Laut der am Donnerstag veröffentlichten neuen Steuerschätzung dürften die Steuereinnahmen des Bundes bis 2023 um gut 70 Milliarden Euro niedriger ausfallen als in der November-Schätzung vorhergesagt. Da dies allerdings weitgehend bereits in der Haushaltsplanung berücksichtigt sei, sprach Finanzminister Olaf Scholz (SPD) von einer noch bestehenden Lücke von gut zehn Milliarden Euro für die kommenden vier Jahre.

Brinkhaus sagte am Freitag dem NDR, er sehe die Finanzierung geplanter Projekte der Koalition im Bund nicht gefährdet. Es sei zwar weniger Geld da als gedacht, aber immer noch mehr als vorher, verwies er auf den weiterhin erwarteten Anstieg der Steuereinnahmen in absoluten Zahlen. Skeptisch äußerte sich allerdings auch Brinkhaus zu den SPD-Plänen für die Grundrente. Zu deren Finanzierung "fehlt mir die Phantasie", sagte der CDU-Politiker.

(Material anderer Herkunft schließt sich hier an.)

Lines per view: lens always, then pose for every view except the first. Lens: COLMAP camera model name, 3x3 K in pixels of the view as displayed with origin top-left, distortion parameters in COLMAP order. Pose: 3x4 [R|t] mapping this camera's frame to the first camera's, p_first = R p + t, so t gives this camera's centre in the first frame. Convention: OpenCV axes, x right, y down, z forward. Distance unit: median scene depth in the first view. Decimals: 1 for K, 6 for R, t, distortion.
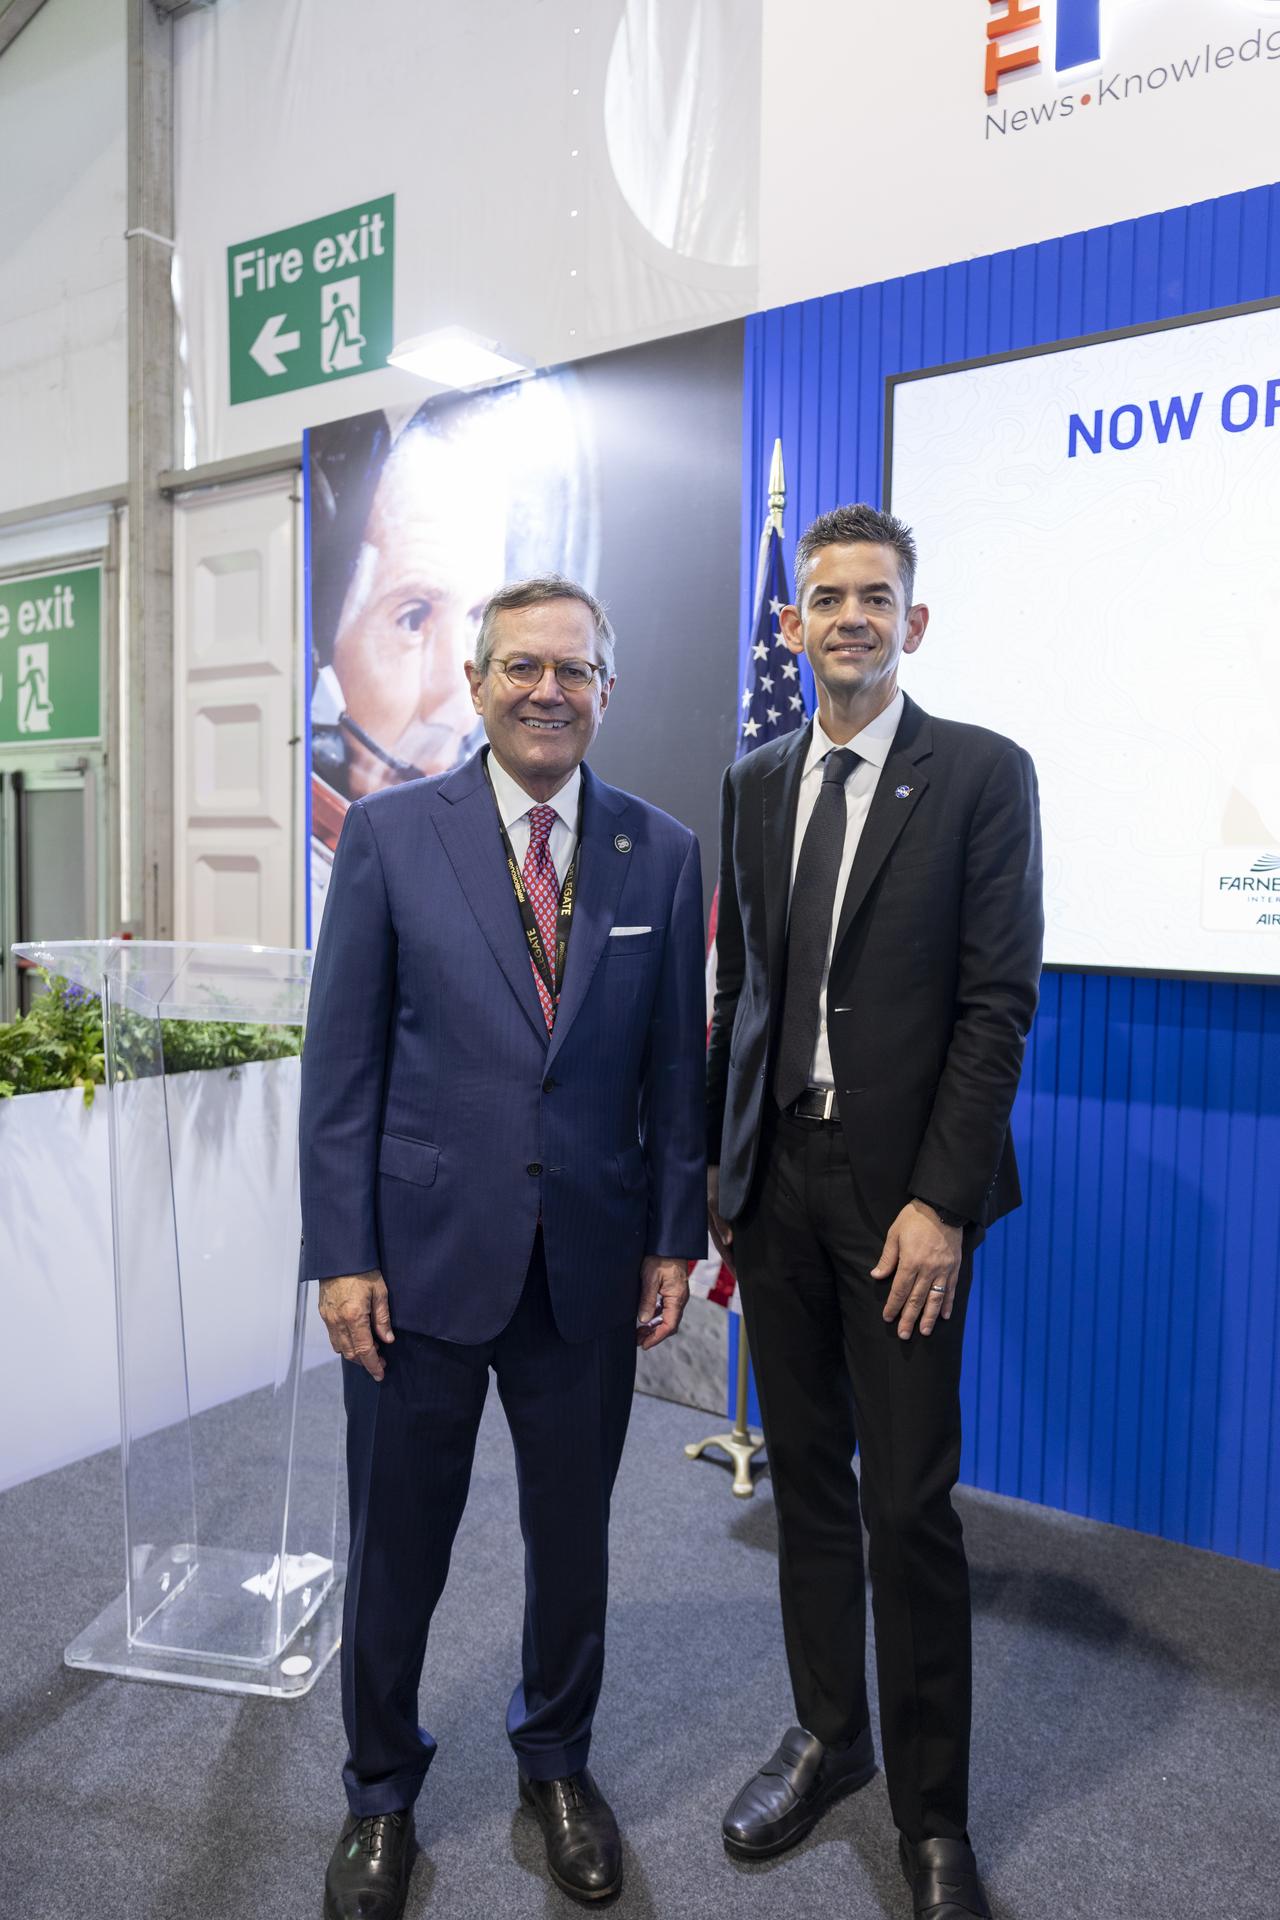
lens RADIAL K [[1300.4, 0, 660.7], [0, 1300.4, 957.8], [0, 0, 1]] dist [0.000397, -0.000970]
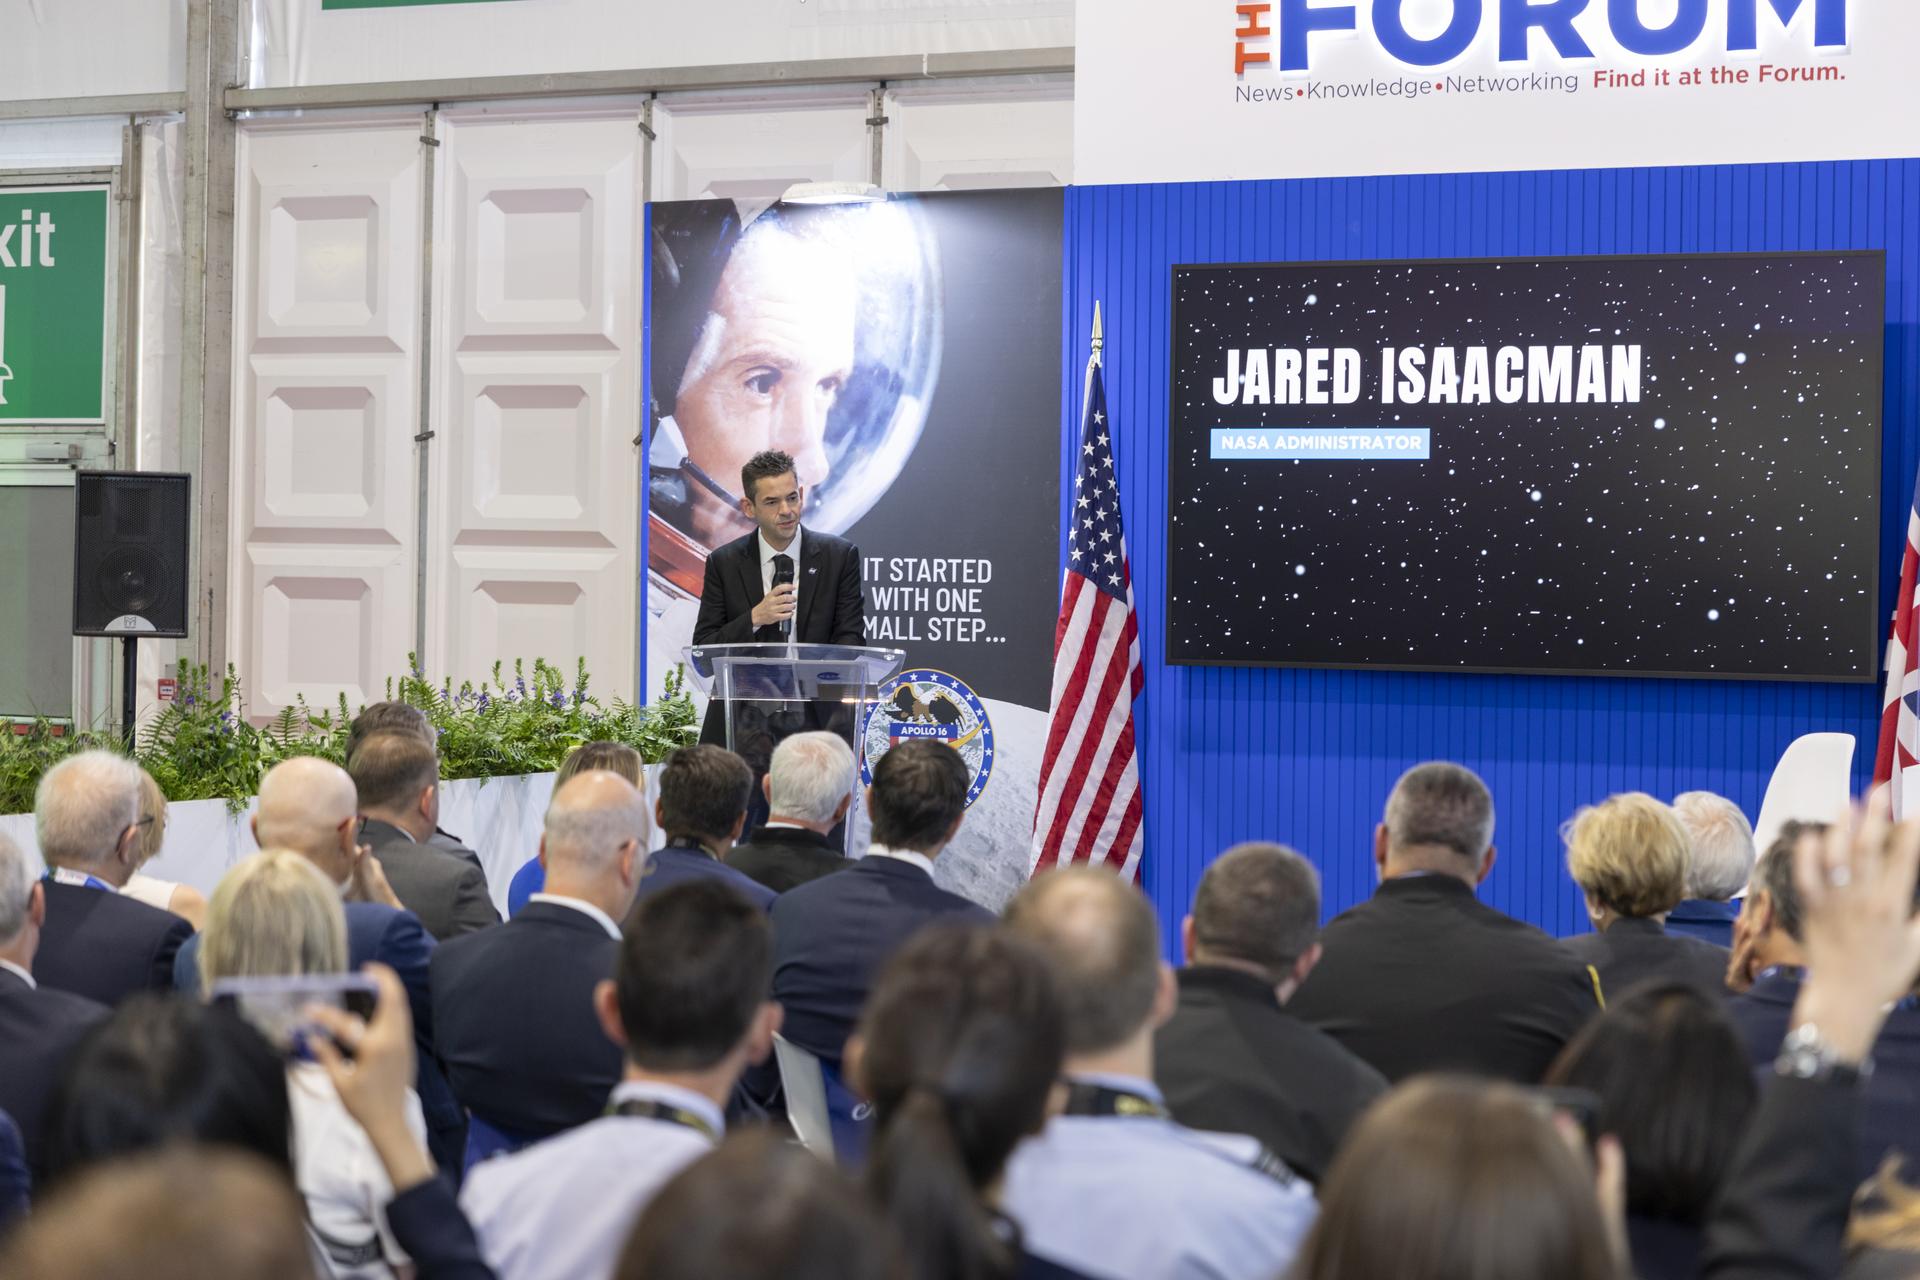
lens RADIAL K [[3730.4, 0, 972.7], [0, 3730.4, 636.5], [0, 0, 1]] dist [0.043018, -0.432666]
pose [[0.988949, -0.004734, 0.148182, -0.494638], [0.012300, 0.998664, -0.050182, 0.132346], [-0.147746, 0.051450, 0.987686, -2.274374]]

Unterdessen fordern laut "Spiegel" ungeachtet der knapper werdenden Kassen mehrere Unions-Minister zusätzliches Geld. Verkehrsminister Andreas Scheuer (CSU) will demnach allein für 2020 1,9 Milliarden Euro mehr, Entwicklungsminister Gerd Müller (CSU) einen Nachschlag von 800 Millionen Euro. Auf 1,1 Milliarden Euro zusätzlich drängt demnach Verteidigungsministerin Ursula von der Leyen (CDU).

Einen Sparkurs bei Sozialausgaben forderte der Arbeitgeberverband BDA. "Jetzt muss die elende Phase der Geldverteilung und der Ausweitung des Sozialstaates durch eine ordnungspolitische Neuorientierung abgelöst werden", forderte Hauptgeschäftsführer Steffen Kemperer in der "Passauer Neuen Presse" vom Freitag.

Linken-Fraktionschef Dietmar Bartsch stellte dagegen in Berlin den Verzicht auf neue Schulden in Frage. Er verwies auf Herausforderungen bei sozialer Gerechtigkeit und Klimaschutz.